How Airtable helps educators teach Asian American history

When the historic Teaching Equitable Asian American Community History (TEAACH) Act passed in April 2021, it made Illinois the first state to mandate Asian American history in public schools.

Maricor Chang was thrilled. A former high school English teacher, school librarian, and product of the Illinois school system, Chang didn’t learn extensively about her community’s history until she was older.

“Unless we elected to take an Asian American studies course when we got to college, we never learned about any of it,” Chang said. “And this goes for students across the country. So much has been left out of the U.S. history books.”

A lesson in resource-gathering

Through the Chicago arm of Asian Americans Advancing Justice, a nonprofit civil rights organization, Chang joined a team of professors, librarians, activists, and community member volunteers to provide something that public school teachers everywhere famously lack: resources.

One way Asians Americans Advancing Justice - Chicago has supported the TEAACH Act is through offering professional development workshops for Illinois teachers.

Asian Americans Advancing Justice Chicago sought to create a comprehensive database of curriculum topics that educators could consult anytime.

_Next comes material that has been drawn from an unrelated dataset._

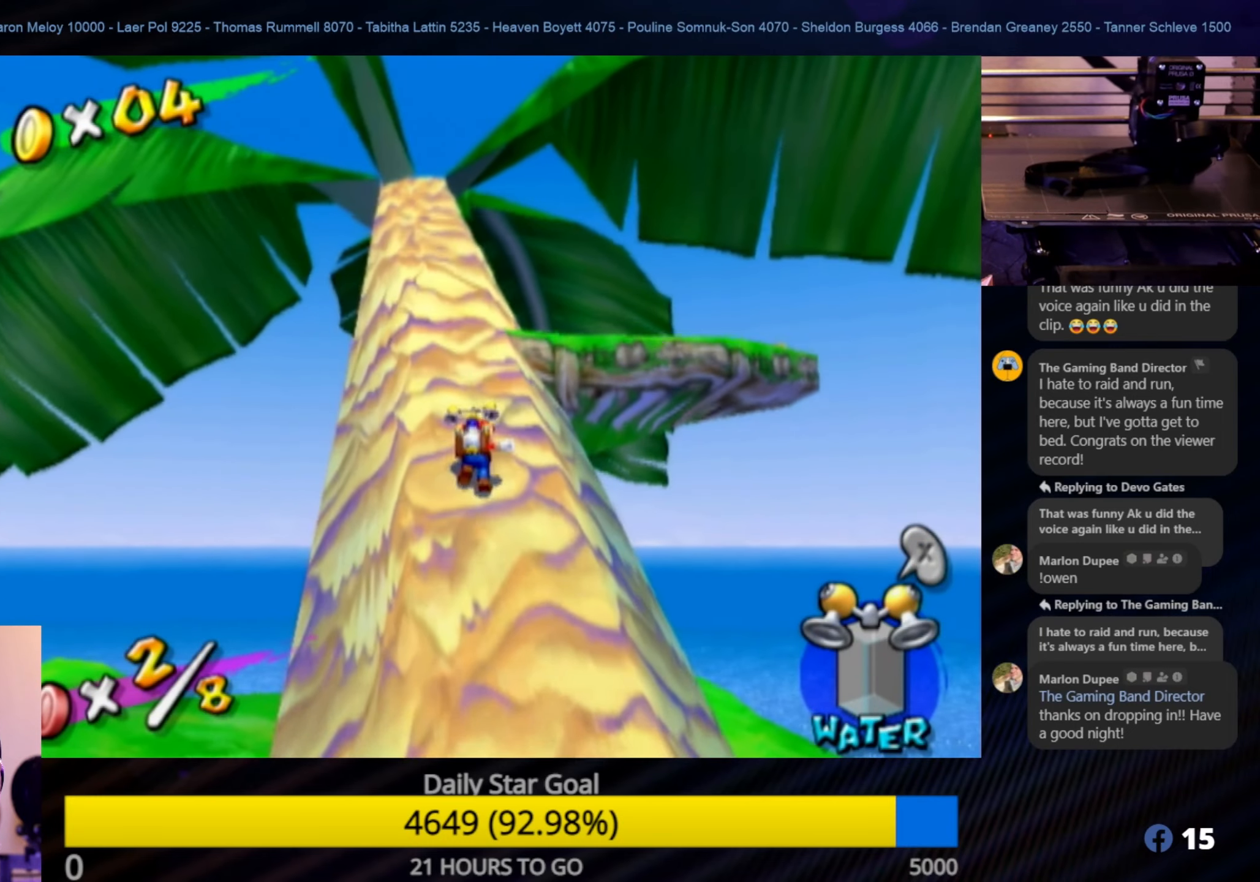
{"buttons": [], "left_stick": "up", "right_stick": "down", "events": [[500, "right_stick", "down"]]}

The main issue was finding a platform that could meet their specific needs.

“Because of the sheer amount of Asian American history, influential people, and events that have happened, we quickly realized that our resource list would be robust, and that we’d need something big to support all of that,” Chang said.

Along with finding a sizable platform to house all of their materials, the team wanted a user-friendly solution so teachers could find everything they needed, fast. They decided on Airtable after learning about features like color coding, unique field types, and filtering and grouping.

Teaching the teachers new tricks

And so The Asian American Education Resource Database K-12 was born.

The base currently holds hundreds of topics ranging from Japanese American incarceration to the model minority myth to the origins of the ethnic studies movement. Each topic, or record, has fields denoting important information like grade level, theme, and, of course, the specific learning standard the topic falls under.

According to Chang, the ability to group, sort, and filter records by these fields has been a game-changer in making the data more approachable for educators.

“One of the fields we added is grade level, so teachers can filter by the grade they teach,” she said. “It narrows the scope so teachers don’t feel overwhelmed by all of the information in the base, and so they don’t think they have to implement every single thing.”

In other words, kindergarten teachers can apply a filter for grade level to unearth resources on topics like sumo wrestling and Asian American holidays, while high school teachers can hone in on more complex policies and events like anti-interracial marriage laws and post-9/11 Islamaphobia.

Users can also group or sort by theme–a teacher who wants to center next week’s lesson on citizenship, for instance, can sort to view all of the related topics at a glance. And for further reading, the Asian Americans Advancing Justice Chicago team added a long text field for more context and links.

While the base is as robust as Chang says, the team can easily add new records whenever the need arises, updating the base in real time–another feature they appreciate.

Using Airtable to correct the curriculum

Maricor Chang (left) facilitates a professional development workshop with AAAJ-C Executive Director Grace Pai.

Chang now serves as one of the org’s professional development facilitators, hosting semi-weekly workshops to prepare Illinois teachers to implement the TEAACH curriculum in their classrooms. She said the response to the base has been overwhelmingly positive.

“Just because something goes into law doesn’t mean it automatically goes into implementation,“ she said. “Airtable has allowed us to share resources in a digestible way so that teachers of all grade levels can successfully incorporate Asian American history into their curriculum. There’s a little something for every teacher in here.”